[Supplied data]
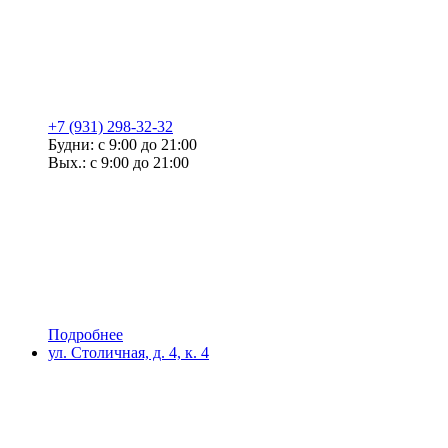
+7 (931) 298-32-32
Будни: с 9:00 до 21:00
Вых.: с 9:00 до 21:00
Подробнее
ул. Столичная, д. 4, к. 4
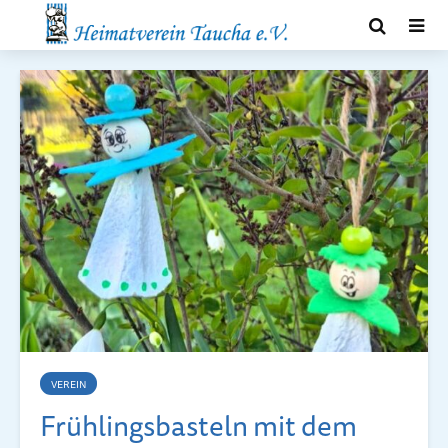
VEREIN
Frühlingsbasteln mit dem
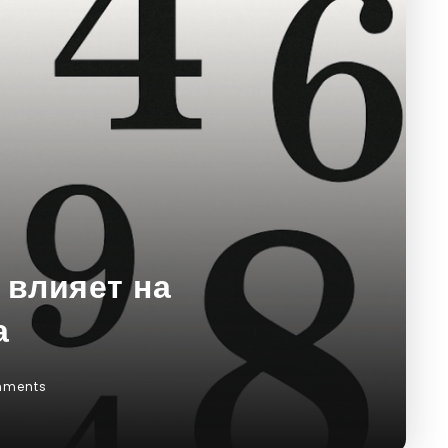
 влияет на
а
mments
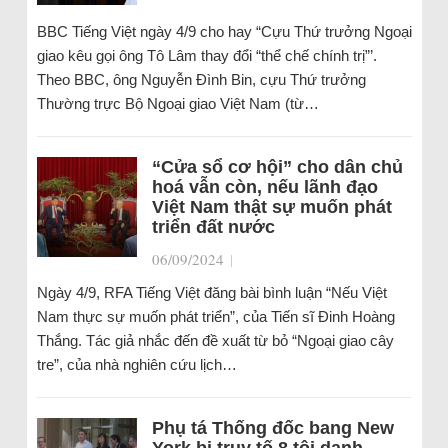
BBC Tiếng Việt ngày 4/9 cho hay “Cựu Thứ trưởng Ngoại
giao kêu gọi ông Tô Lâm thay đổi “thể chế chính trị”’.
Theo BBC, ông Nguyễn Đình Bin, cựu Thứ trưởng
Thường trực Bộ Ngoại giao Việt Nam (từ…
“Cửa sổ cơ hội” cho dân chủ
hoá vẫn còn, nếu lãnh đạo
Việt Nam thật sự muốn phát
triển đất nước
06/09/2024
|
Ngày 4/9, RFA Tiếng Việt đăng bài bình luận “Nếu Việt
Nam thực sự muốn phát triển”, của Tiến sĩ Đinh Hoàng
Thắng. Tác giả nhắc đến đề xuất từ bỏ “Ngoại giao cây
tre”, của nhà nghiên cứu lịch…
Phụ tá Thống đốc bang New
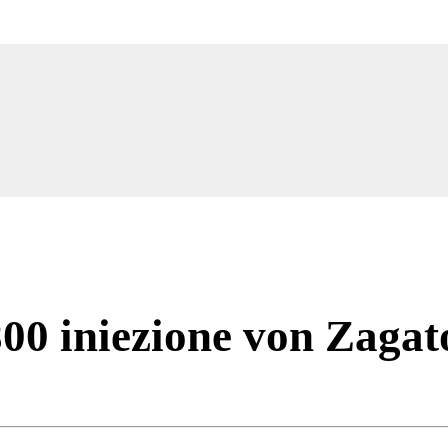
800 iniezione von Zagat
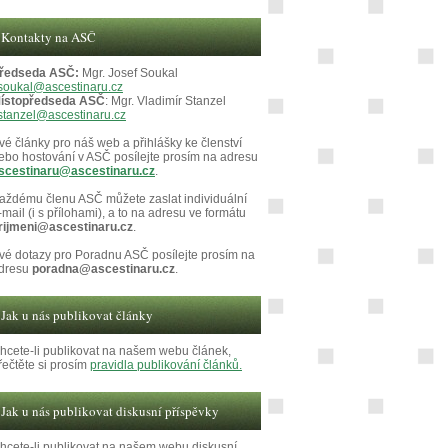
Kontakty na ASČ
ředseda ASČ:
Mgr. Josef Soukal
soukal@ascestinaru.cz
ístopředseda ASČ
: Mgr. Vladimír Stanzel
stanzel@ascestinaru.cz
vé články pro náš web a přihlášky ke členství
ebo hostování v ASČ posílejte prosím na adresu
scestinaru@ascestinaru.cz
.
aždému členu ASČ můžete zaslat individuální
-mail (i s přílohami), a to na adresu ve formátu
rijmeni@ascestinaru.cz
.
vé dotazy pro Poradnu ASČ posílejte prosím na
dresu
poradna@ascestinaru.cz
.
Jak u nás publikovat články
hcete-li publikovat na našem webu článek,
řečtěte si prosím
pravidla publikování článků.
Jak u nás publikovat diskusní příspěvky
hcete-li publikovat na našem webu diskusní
[/Supplied data]
[Supplied data]
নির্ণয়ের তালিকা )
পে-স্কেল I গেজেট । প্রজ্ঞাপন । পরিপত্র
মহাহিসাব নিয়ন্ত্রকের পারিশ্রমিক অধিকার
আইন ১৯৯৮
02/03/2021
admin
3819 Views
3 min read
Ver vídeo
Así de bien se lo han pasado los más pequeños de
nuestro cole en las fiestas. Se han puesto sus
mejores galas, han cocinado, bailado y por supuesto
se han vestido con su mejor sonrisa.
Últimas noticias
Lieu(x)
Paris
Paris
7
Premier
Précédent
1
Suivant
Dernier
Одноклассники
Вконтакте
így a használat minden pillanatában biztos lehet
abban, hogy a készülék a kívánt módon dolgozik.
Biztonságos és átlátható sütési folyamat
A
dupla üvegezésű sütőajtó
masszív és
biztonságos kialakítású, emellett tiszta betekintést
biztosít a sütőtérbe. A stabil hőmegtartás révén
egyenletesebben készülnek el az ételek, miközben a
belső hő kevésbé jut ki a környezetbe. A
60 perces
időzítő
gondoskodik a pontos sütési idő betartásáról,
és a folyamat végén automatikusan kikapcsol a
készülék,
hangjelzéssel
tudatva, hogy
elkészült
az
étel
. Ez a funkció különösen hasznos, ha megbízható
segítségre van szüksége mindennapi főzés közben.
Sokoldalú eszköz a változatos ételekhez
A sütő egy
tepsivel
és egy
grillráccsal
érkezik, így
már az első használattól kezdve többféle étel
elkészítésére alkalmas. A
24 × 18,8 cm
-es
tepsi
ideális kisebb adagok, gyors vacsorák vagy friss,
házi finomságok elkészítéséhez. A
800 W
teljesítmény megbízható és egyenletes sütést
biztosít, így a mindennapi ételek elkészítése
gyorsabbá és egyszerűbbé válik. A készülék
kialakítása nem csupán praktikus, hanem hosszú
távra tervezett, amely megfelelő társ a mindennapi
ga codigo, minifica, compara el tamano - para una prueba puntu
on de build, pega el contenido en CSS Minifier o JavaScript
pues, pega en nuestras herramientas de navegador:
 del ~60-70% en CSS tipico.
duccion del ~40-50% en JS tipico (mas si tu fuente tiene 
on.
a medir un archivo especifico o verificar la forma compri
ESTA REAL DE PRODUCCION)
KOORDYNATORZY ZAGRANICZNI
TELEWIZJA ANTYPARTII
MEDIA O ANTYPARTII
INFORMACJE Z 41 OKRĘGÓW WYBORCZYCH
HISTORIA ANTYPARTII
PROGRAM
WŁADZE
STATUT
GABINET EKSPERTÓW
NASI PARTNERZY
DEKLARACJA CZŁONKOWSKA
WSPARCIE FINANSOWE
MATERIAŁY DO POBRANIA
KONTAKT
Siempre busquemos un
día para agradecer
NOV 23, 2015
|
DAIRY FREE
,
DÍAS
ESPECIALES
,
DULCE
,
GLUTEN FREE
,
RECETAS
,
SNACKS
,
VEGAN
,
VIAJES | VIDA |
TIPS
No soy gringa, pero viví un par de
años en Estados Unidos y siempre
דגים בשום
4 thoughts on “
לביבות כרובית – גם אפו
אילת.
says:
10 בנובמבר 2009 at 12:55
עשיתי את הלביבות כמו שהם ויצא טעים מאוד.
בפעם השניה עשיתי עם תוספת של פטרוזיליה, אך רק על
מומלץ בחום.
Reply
[/Supplied data]
[Supplied data]
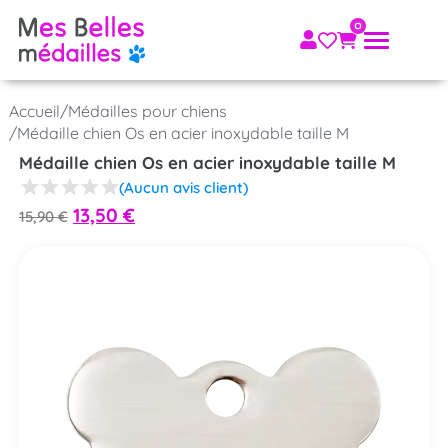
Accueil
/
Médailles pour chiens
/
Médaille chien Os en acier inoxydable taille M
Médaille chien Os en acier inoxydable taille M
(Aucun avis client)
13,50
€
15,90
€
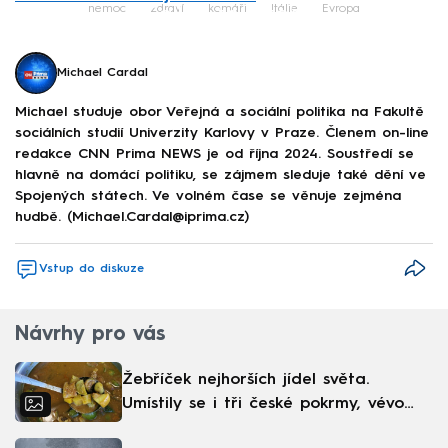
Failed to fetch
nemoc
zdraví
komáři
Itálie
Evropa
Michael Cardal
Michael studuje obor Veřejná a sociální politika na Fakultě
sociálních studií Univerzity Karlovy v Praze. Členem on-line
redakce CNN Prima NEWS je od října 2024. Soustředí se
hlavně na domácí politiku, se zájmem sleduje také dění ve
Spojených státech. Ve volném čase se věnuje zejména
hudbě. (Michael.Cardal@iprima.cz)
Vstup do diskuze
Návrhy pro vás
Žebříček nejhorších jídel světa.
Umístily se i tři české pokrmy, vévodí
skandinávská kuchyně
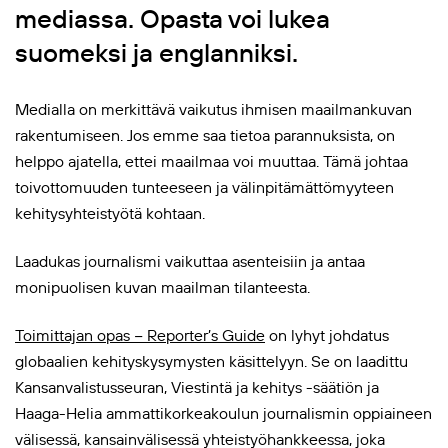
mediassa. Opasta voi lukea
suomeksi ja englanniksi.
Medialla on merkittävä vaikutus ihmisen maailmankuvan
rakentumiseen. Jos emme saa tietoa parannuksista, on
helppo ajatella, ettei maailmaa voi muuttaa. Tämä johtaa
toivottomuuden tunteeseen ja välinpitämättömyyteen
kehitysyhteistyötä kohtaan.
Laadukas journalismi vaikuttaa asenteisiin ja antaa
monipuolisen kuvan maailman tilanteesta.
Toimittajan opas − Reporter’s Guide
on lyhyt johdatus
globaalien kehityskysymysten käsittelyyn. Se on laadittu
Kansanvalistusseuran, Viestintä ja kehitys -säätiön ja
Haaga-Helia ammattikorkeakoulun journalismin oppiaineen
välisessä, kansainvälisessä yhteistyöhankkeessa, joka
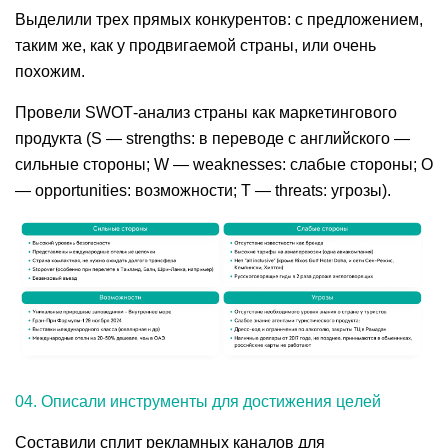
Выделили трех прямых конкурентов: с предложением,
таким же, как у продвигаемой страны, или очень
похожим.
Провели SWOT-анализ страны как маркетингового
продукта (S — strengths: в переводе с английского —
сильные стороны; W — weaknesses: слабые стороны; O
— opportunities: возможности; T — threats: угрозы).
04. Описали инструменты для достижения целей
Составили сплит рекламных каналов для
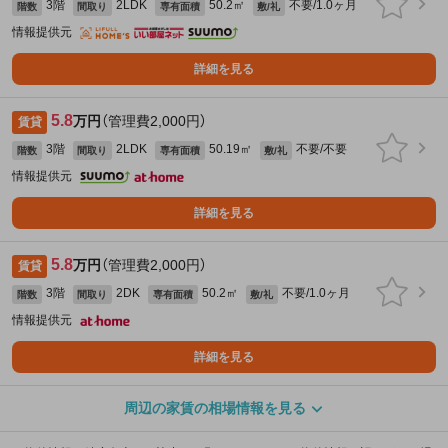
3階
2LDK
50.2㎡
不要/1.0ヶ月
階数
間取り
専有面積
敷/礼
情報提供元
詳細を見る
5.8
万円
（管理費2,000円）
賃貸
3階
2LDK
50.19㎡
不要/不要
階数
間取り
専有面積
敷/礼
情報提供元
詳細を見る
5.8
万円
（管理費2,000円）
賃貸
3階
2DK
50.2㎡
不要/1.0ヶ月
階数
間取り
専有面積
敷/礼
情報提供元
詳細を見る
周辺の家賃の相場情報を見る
[/Supplied data]
Exercise aim:
Present the entries as a Markdown table with the columns Row and Line, numbering each line. Begin at the line that contains "Выделили трех прямых" and stop after the line that contains "周辺の家賃の相場情報を見る", leaving out blank lines and pictures.

Solution to this problem:
| Row | Line |
|---|---|
| 1 | Выделили трех прямых конкурентов: с предложением, |
| 2 | таким же, как у продвигаемой страны, или очень |
| 3 | похожим. |
| 4 | Провели SWOT-анализ страны как маркетингового |
| 5 | продукта (S — strengths: в переводе с английского — |
| 6 | сильные стороны; W — weaknesses: слабые стороны; O |
| 7 | — opportunities: возможности; T — threats: угрозы). |
| 8 | 04. Описали инструменты для достижения целей |
| 9 | Составили сплит рекламных каналов для |
| 10 | 3階 |
| 11 | 2LDK |
| 12 | 50.2㎡ |
| 13 | 不要/1.0ヶ月 |
| 14 | 階数 |
| 15 | 間取り |
| 16 | 専有面積 |
| 17 | 敷/礼 |
| 18 | 情報提供元 |
| 19 | 詳細を見る |
| 20 | 5.8 |
| 21 | 万円 |
| 22 | （管理費2,000円） |
| 23 | 賃貸 |
| 24 | 3階 |
| 25 | 2LDK |
| 26 | 50.19㎡ |
| 27 | 不要/不要 |
| 28 | 階数 |
| 29 | 間取り |
| 30 | 専有面積 |
| 31 | 敷/礼 |
| 32 | 情報提供元 |
| 33 | 詳細を見る |
| 34 | 5.8 |
| 35 | 万円 |
| 36 | （管理費2,000円） |
| 37 | 賃貸 |
| 38 | 3階 |
| 39 | 2DK |
| 40 | 50.2㎡ |
| 41 | 不要/1.0ヶ月 |
| 42 | 階数 |
| 43 | 間取り |
| 44 | 専有面積 |
| 45 | 敷/礼 |
| 46 | 情報提供元 |
| 47 | 詳細を見る |
| 48 | 周辺の家賃の相場情報を見る |